Jyothy had announced plans to merge Henkel AG's Indian arm with itself in June 2012.

The maker of Ujala washing powder had on Thursday reported a third quarter net profit of Rs 26 crore, down 10 percent year-on-year as finance costs surged on the back of debt taken to acquire Henkel India.

Its net sales rose 23 percent to Rs 204 crore in Oct-Dec.

Jyothy Labs shares were up about 0.9 percent at Rs 147 on NSE in morning trade.

Below is the edited transcript of his interview to CNBC-TV18

Q: How much is the jump that you have seen in the interest cost to about Rs 17.2 crore this quarter and the reason behind that?

A: The interest is what we have borrowed the money to buy Henkel. It has been there in our balance sheet for the last one and half years. However, compared to the last quarter that was as nonconvertible debentures, it had gone into our reserves.

However, in this current year because there is a loan we have taken from Axis Bank it has hit our P&L. This interest cost of Rs 17 crore has depressed our profit but post integration with Henkel the sales have gone up by 23 percent for nine months.

We are up by 33 percent sale, EBITDA has improved drastically to 17.9 percent which is in line with the industry. Overall the management is happy but now we need to see how we can make the net profit better.
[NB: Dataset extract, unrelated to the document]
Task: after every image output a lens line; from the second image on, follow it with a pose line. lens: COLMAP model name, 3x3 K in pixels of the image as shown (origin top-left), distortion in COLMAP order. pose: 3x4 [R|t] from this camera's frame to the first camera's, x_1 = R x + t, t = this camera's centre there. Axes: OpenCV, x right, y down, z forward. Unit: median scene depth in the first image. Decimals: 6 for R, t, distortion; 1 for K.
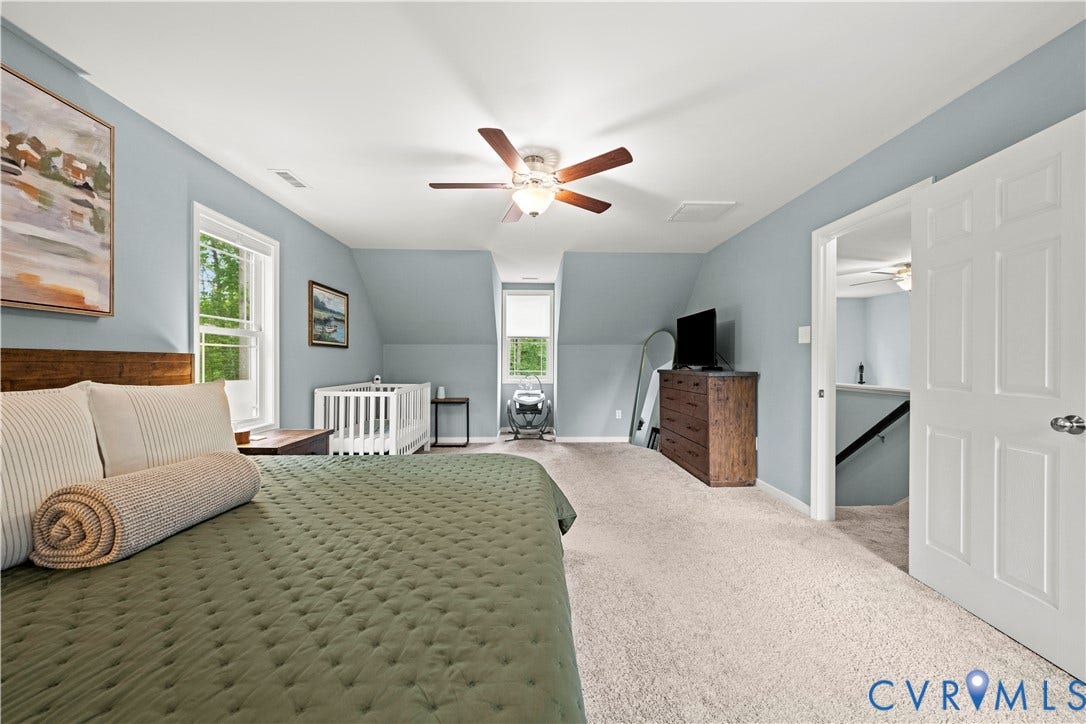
lens RADIAL K [[398.8, 0, 515.6], [0, 398.8, 359.7], [0, 0, 1]] dist [0.000096, 0.000010]
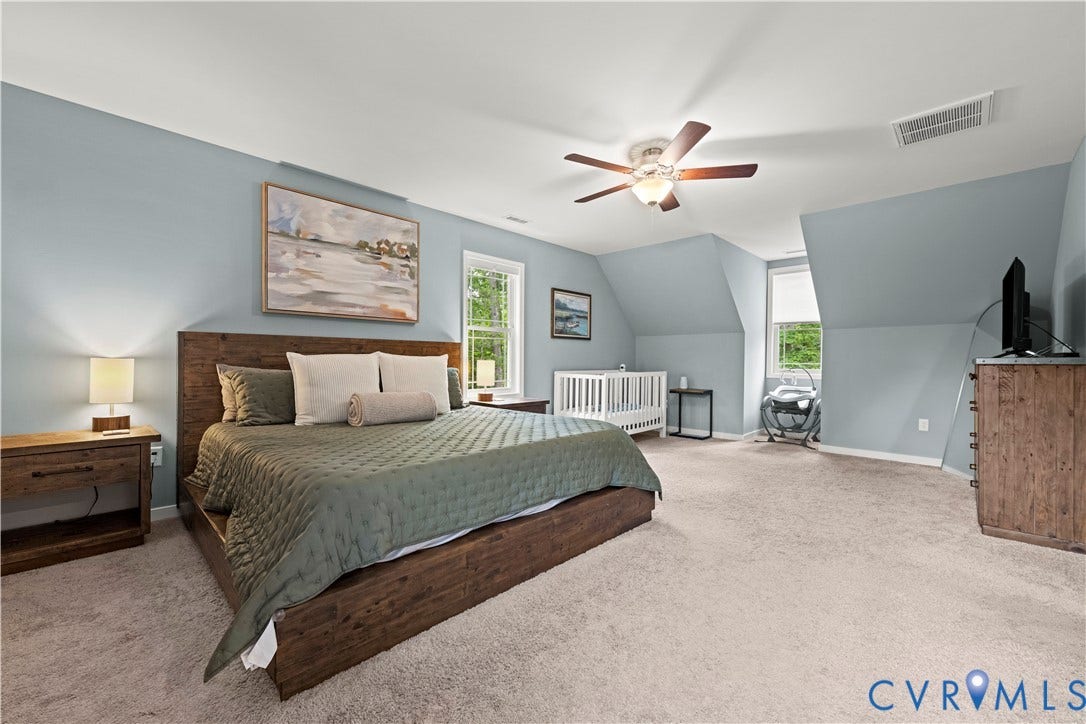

Q: In your conference call with analysts you guided for a sales growth of 25 percent year on year for FY14. What this sales growth is predicated on and from which segment are you expecting a bigger growth driver to come in?

A: In 2013-14 because a new management team is in place we have conservatively taken 25 percent growth is what we want to achieve. That is basically because of geography expansion in Henkel business. Most of their products are in south or east based.

So, that will be a geographic expansion going across the country. We are also seeing some product extensions and some innovations are coming in. So, overall we are seeing 25 percent top line growth. For nine months we are already up by 33 percent.

So going forward in the next year 25 percent is being very conservative. Also there is lot of synergy affect which we are getting in now because of Henkel acquisition. It should be able to give us better numbers and profit margins which is what we are expecting about 25 percent growth in the next year.

Q: What kind of an operating profit margin target are you working with by the time FY14 closes up because of the synergy benefits that you will get with Henkel?

A: We want to be around 18 percent as far as operating margin is concerned. Now we need to invest money into advertising. We are targeting about 10-12 percent of our revenue to go into advertising expenditure. All the synergy effect what we are getting will be pulled back into advertisement.

So that there will be a healthy growth on the top line and we will be maintaining EBITDA margin at about 18 percent in the coming year.

Q: What kind of a monthly or quarterly run rate in terms of ad expenses are you looking at?

A: We have budgeted for about Rs 140 crore in the next year. The run rate will be equal in all the four quarters.